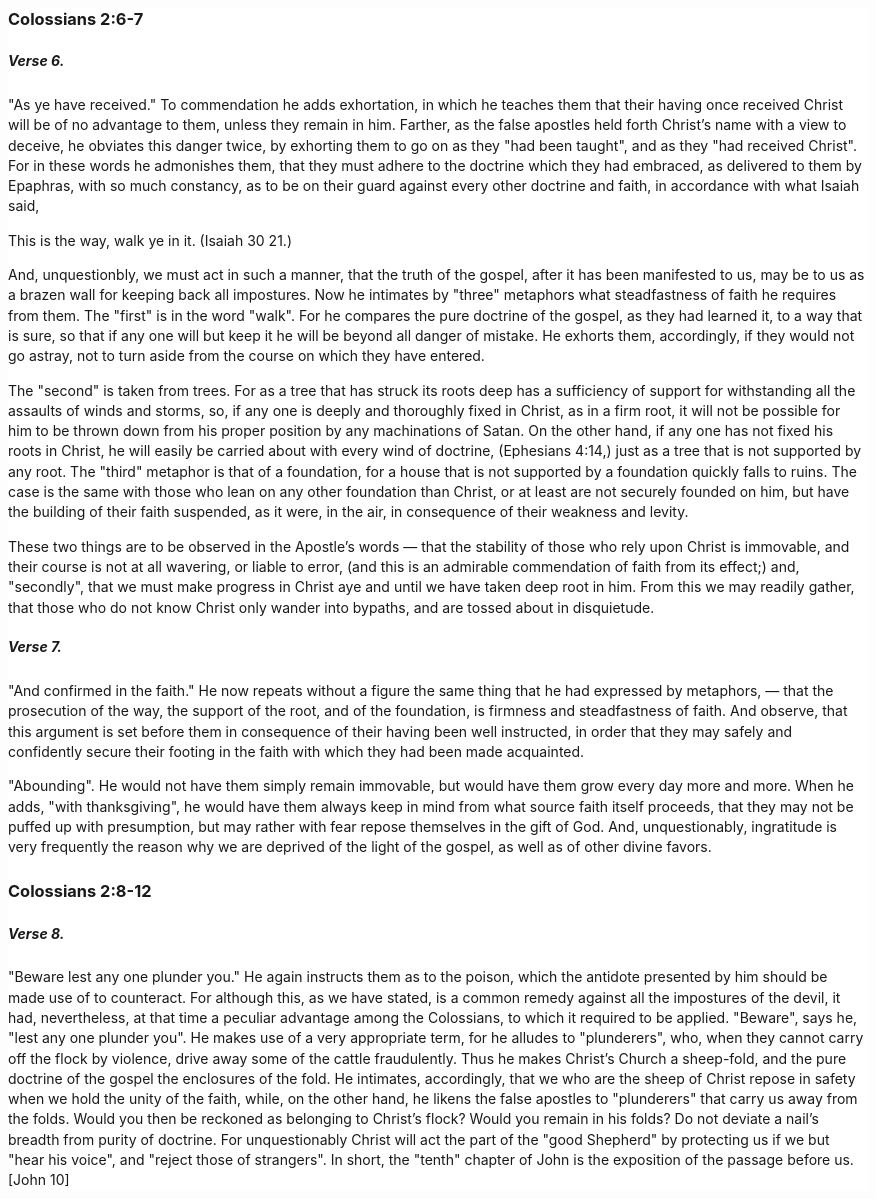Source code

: ### Colossians 2:6-7

##### Verse 6.
"As ye have received." To commendation he adds exhortation, in which he teaches them that their having once received Christ will be of no advantage to them, unless they remain in him. Farther, as the false apostles held forth Christ’s name with a view to deceive, he obviates this danger twice, by exhorting them to go on as they "had been taught", and as they "had received Christ". For in these words he admonishes them, that they must adhere to the doctrine which they had embraced, as delivered to them by Epaphras, with so much constancy, as to be on their guard against every other doctrine and faith, in accordance with what Isaiah said,

This is the way, walk ye in it. (Isaiah 30 21.)

And, unquestionbly, we must act in such a manner, that the truth of the gospel, after it has been manifested to us, may be to us as a brazen wall for keeping back all impostures. Now he intimates by "three" metaphors what steadfastness of faith he requires from them. The "first" is in the word "walk". For he compares the pure doctrine of the gospel, as they had learned it, to a way that is sure, so that if any one will but keep it he will be beyond all danger of mistake. He exhorts them, accordingly, if they would not go astray, not to turn aside from the course on which they have entered.

The "second" is taken from trees. For as a tree that has struck its roots deep has a sufficiency of support for withstanding all the assaults of winds and storms, so, if any one is deeply and thoroughly fixed in Christ, as in a firm root, it will not be possible for him to be thrown down from his proper position by any machinations of Satan. On the other hand, if any one has not fixed his roots in Christ, he will easily be carried about with every wind of doctrine, (Ephesians 4:14,) just as a tree that is not supported by any root. The "third" metaphor is that of a foundation, for a house that is not supported by a foundation quickly falls to ruins. The case is the same with those who lean on any other foundation than Christ, or at least are not securely founded on him, but have the building of their faith suspended, as it were, in the air, in consequence of their weakness and levity.

These two things are to be observed in the Apostle’s words — that the stability of those who rely upon Christ is immovable, and their course is not at all wavering, or liable to error, (and this is an admirable commendation of faith from its effect;) and, "secondly", that we must make progress in Christ aye and until we have taken deep root in him. From this we may readily gather, that those who do not know Christ only wander into bypaths, and are tossed about in disquietude.

##### Verse 7.
  "And confirmed in the faith." He now repeats without a figure the same thing that he had expressed by metaphors, — that the prosecution of the way, the support of the root, and of the foundation, is firmness and steadfastness of faith. And observe, that this argument is set before them in consequence of their having been well instructed, in order that they may safely and confidently secure their footing in the faith with which they had been made acquainted.

 "Abounding". He would not have them simply remain immovable, but would have them grow every day more and more. When he adds, "with thanksgiving", he would have them always keep in mind from what source faith itself proceeds, that they may not be puffed up with presumption, but may rather with fear repose themselves in the gift of God. And, unquestionably, ingratitude is very frequently the reason why we are deprived of the light of the gospel, as well as of other divine favors.

### Colossians 2:8-12

##### Verse 8.
  "Beware lest any one plunder you." He again instructs them as to the poison, which the antidote presented by him should be made use of to counteract. For although this, as we have stated, is a common remedy against all the impostures of the devil, it had, nevertheless, at that time a peculiar advantage among the Colossians, to which it required to be applied. "Beware", says he, "lest any one plunder you". He makes use of a very appropriate term, for he alludes to "plunderers", who, when they cannot carry off the flock by violence, drive away some of the cattle fraudulently. Thus he makes Christ’s Church a sheep-fold, and the pure doctrine of the gospel the enclosures of the fold. He intimates, accordingly, that we who are the sheep of Christ repose in safety when we hold the unity of the faith, while, on the other hand, he likens the false apostles to "plunderers" that carry us away from the folds. Would you then be reckoned as belonging to Christ’s flock? Would you remain in his folds? Do not deviate a nail’s breadth from purity of doctrine. For unquestionably Christ will act the part of the "good Shepherd" by protecting us if we but "hear his voice", and "reject those of strangers". In short, the "tenth" chapter of John is the exposition of the passage before us. \[John 10\]
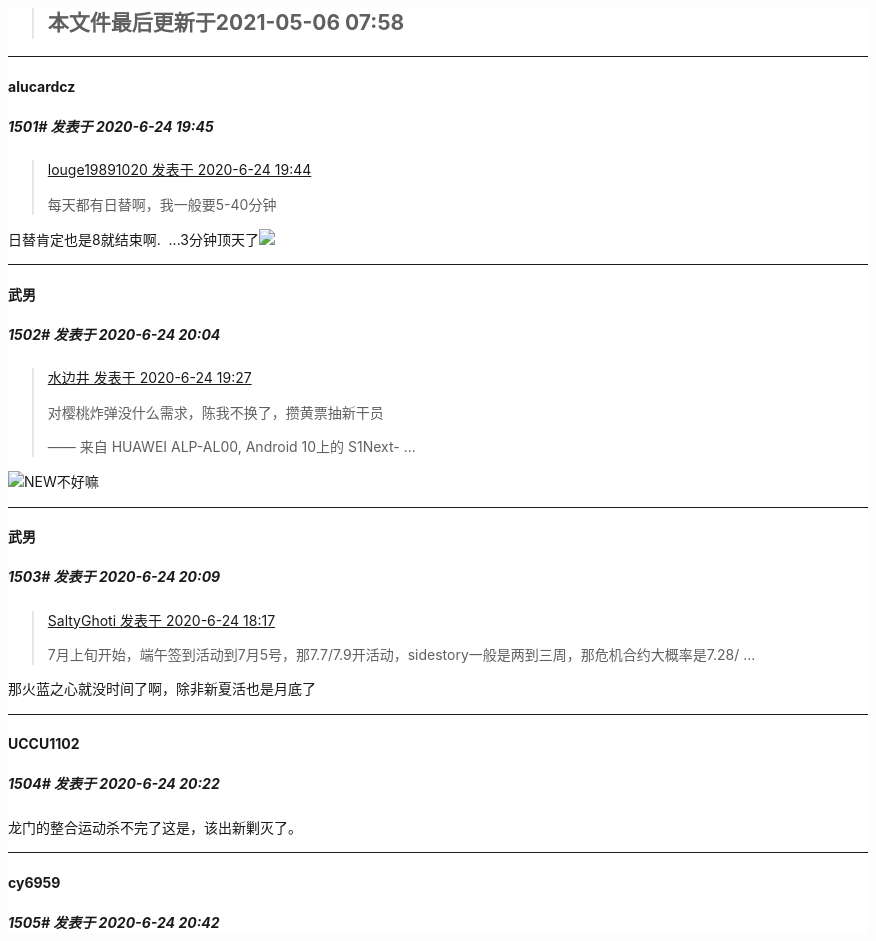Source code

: > ## **本文件最后更新于2021-05-06 07:58** 



*****

####  alucardcz  
##### 1501#       发表于 2020-6-24 19:45


<blockquote><a href="httphttps://bbs.saraba1st.com/2b/forum.php?mod=redirect&amp;goto=findpost&amp;pid=47938571&amp;ptid=1937785" target="_blank">louge19891020 发表于 2020-6-24 19:44</a>

每天都有日替啊，我一般要5-40分钟</blockquote>
日替肯定也是8就结束啊.  ...3分钟顶天了<img src="https://static.saraba1st.com/image/smiley/face2017/037.png" referrerpolicy="no-referrer">


*****

####  武男  
##### 1502#       发表于 2020-6-24 20:04


<blockquote><a href="httphttps://bbs.saraba1st.com/2b/forum.php?mod=redirect&amp;goto=findpost&amp;pid=47938337&amp;ptid=1937785" target="_blank">水边井 发表于 2020-6-24 19:27</a>

对樱桃炸弹没什么需求，陈我不换了，攒黄票抽新干员


—— 来自 HUAWEI ALP-AL00, Android 10上的 S1Next- ...</blockquote>
<img src="https://static.saraba1st.com/image/smiley/face2017/068.png" referrerpolicy="no-referrer">NEW不好嘛


*****

####  武男  
##### 1503#       发表于 2020-6-24 20:09


<blockquote><a href="httphttps://bbs.saraba1st.com/2b/forum.php?mod=redirect&amp;goto=findpost&amp;pid=47937490&amp;ptid=1937785" target="_blank">SaltyGhoti 发表于 2020-6-24 18:17</a>

7月上旬开始，端午签到活动到7月5号，那7.7/7.9开活动，sidestory一般是两到三周，那危机合约大概率是7.28/ ...</blockquote>
那火蓝之心就没时间了啊，除非新夏活也是月底了


*****

####  UCCU1102  
##### 1504#       发表于 2020-6-24 20:22


龙门的整合运动杀不完了这是，该出新剿灭了。


*****

####  cy6959  
##### 1505#       发表于 2020-6-24 20:42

--------

## YOUR TASK
Each line of the entries that contains "Isaiah" counts once; state the total as a bare number.

## RESPONSE TO THIS EXERCISE
2